From 1a2632d0a2d8812fa52cbdf4c72c897273ea7ecc Mon Sep 17 00:00:00 2001
From: Daniel Povey <dpovey@gmail.com>
Date: Tue, 22 Nov 2022 20:01:09 +0800
Subject: [PATCH] Remove whitening in SelfAttention module.

---
 .../ASR/pruned_transducer_stateless7/zipformer.py      | 10 ----------
 1 file changed, 10 deletions(-)

diff --git a/egs/librispeech/ASR/pruned_transducer_stateless7/zipformer.py b/egs/librispeech/ASR/pruned_transducer_stateless7/zipformer.py
index b406da0c7..e5d2e58ec 100644
--- a/egs/librispeech/ASR/pruned_transducer_stateless7/zipformer.py
+++ b/egs/librispeech/ASR/pruned_transducer_stateless7/zipformer.py
@@ -1211,15 +1211,6 @@ class SelfAttention(nn.Module):
                                  num_heads * value_head_dim,
                                  bias=True)
 
-        # attempt to make the output of `in_proj` uncorrelated within each head
-        # and all heads having roughly the same magnitude.  the hope is to
-        # improve learning dynamics; this loses no power as there is no constraint
-        # on the condition number of out_proj.
-        self.whiten_values = Whiten(num_groups=num_heads,
-                                    whitening_limit=2.0,
-                                    prob=(0.025, 0.25),
-                                    grad_scale=0.025)
-
         self.out_proj = ScaledLinear(num_heads * value_head_dim,
                                      embed_dim, bias=True,
                                      initial_scale=0.05)

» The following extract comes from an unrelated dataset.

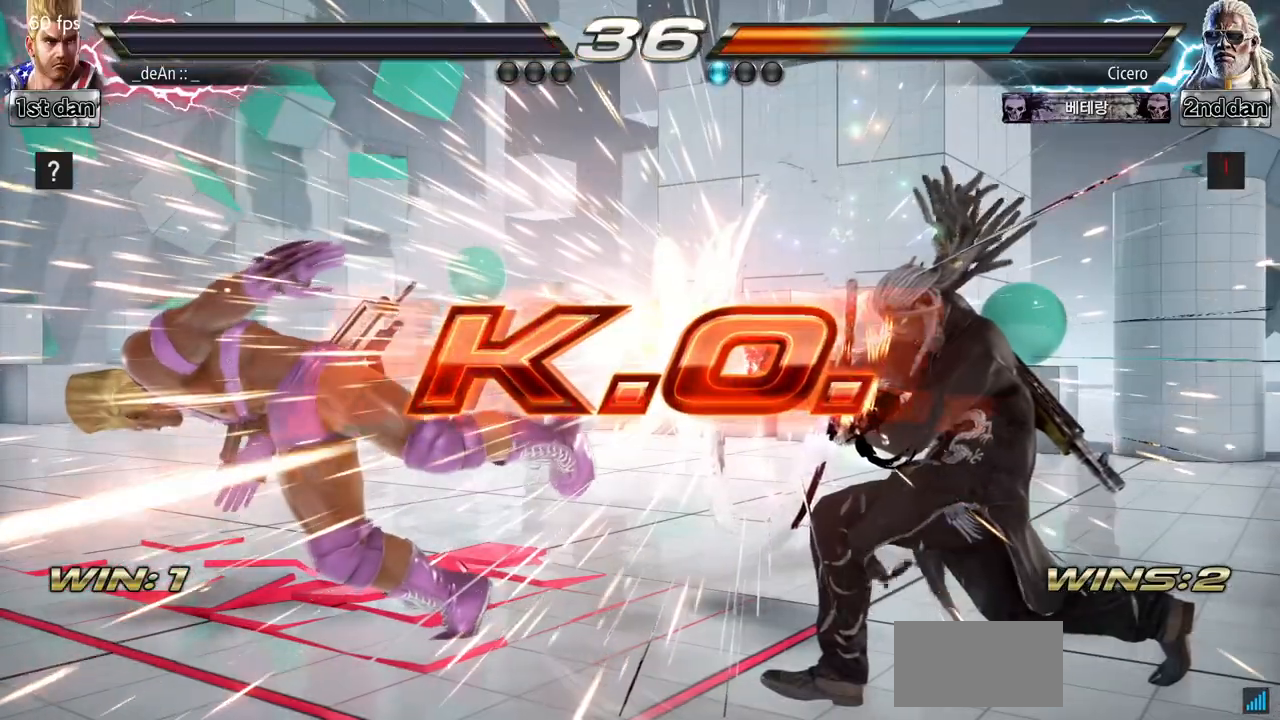
{"buttons": [], "left_stick": "center", "events": []}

@@ -1252,7 +1243,6 @@ class SelfAttention(nn.Module):
         assert attn_weights.shape == (num_heads, batch_size, seq_len, seq_len)
 
         x = self.in_proj(x)     #  (seq_len, batch_size, num_heads * value_head_dim)
-        x = self.whiten_values(x)  # does nothing in the forward pass.
         x = x.reshape(seq_len, batch_size, num_heads, -1).permute(2, 1, 0, 3)
         # now x: (num_heads, batch_size, seq_len, value_head_dim)
         value_head_dim = x.shape[-1]